Saved entries:
——

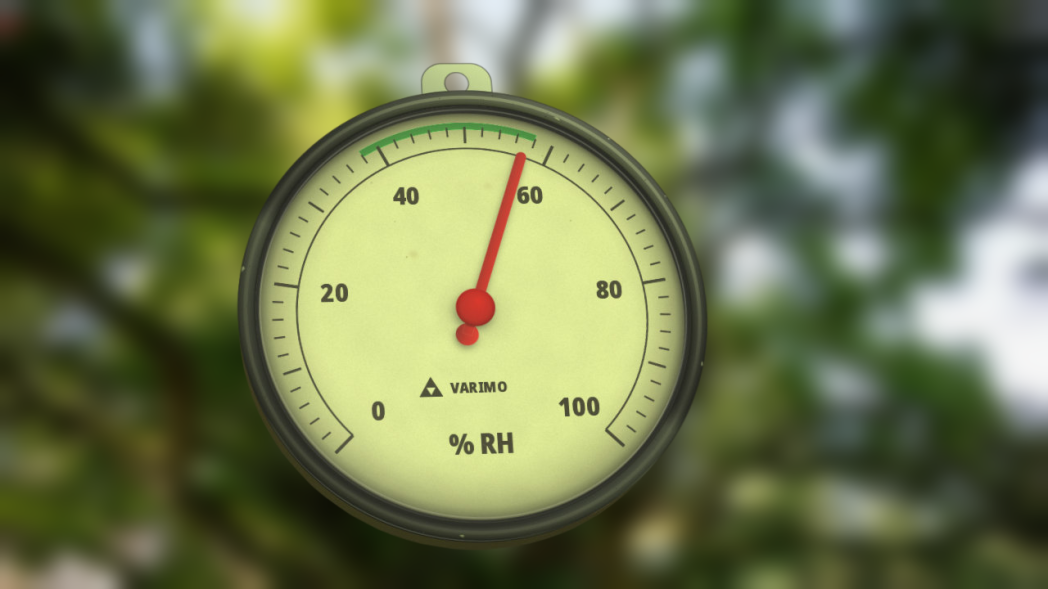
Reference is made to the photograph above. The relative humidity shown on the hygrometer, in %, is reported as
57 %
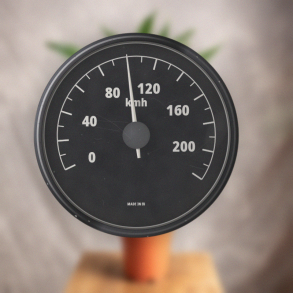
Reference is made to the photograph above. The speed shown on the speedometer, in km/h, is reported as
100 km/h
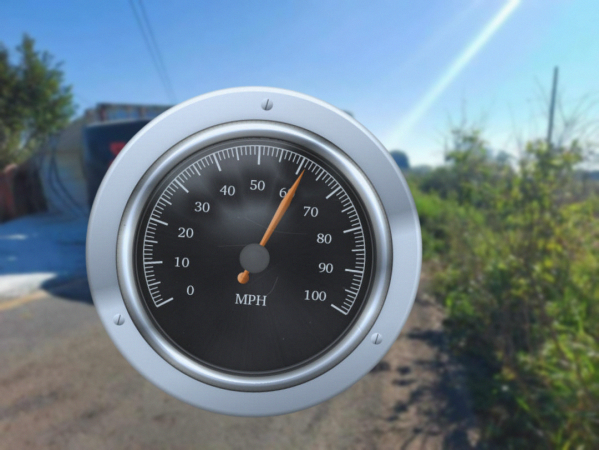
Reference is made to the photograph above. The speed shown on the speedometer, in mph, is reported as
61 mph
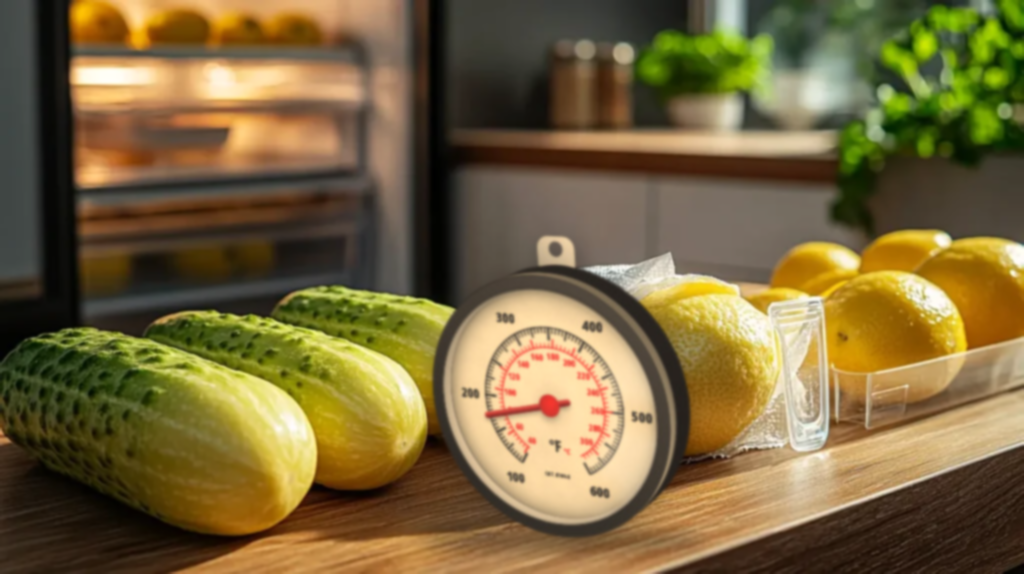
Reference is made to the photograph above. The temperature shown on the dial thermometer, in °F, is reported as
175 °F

——

How to complete this task »
Pull out every line of text from the data above, word for word, and leave out the pictures.

Answer below »
Reference is made to the photograph above. The relative humidity shown on the hygrometer, in %, is reported as
57 %
Reference is made to the photograph above. The speed shown on the speedometer, in km/h, is reported as
100 km/h
Reference is made to the photograph above. The speed shown on the speedometer, in mph, is reported as
61 mph
Reference is made to the photograph above. The temperature shown on the dial thermometer, in °F, is reported as
175 °F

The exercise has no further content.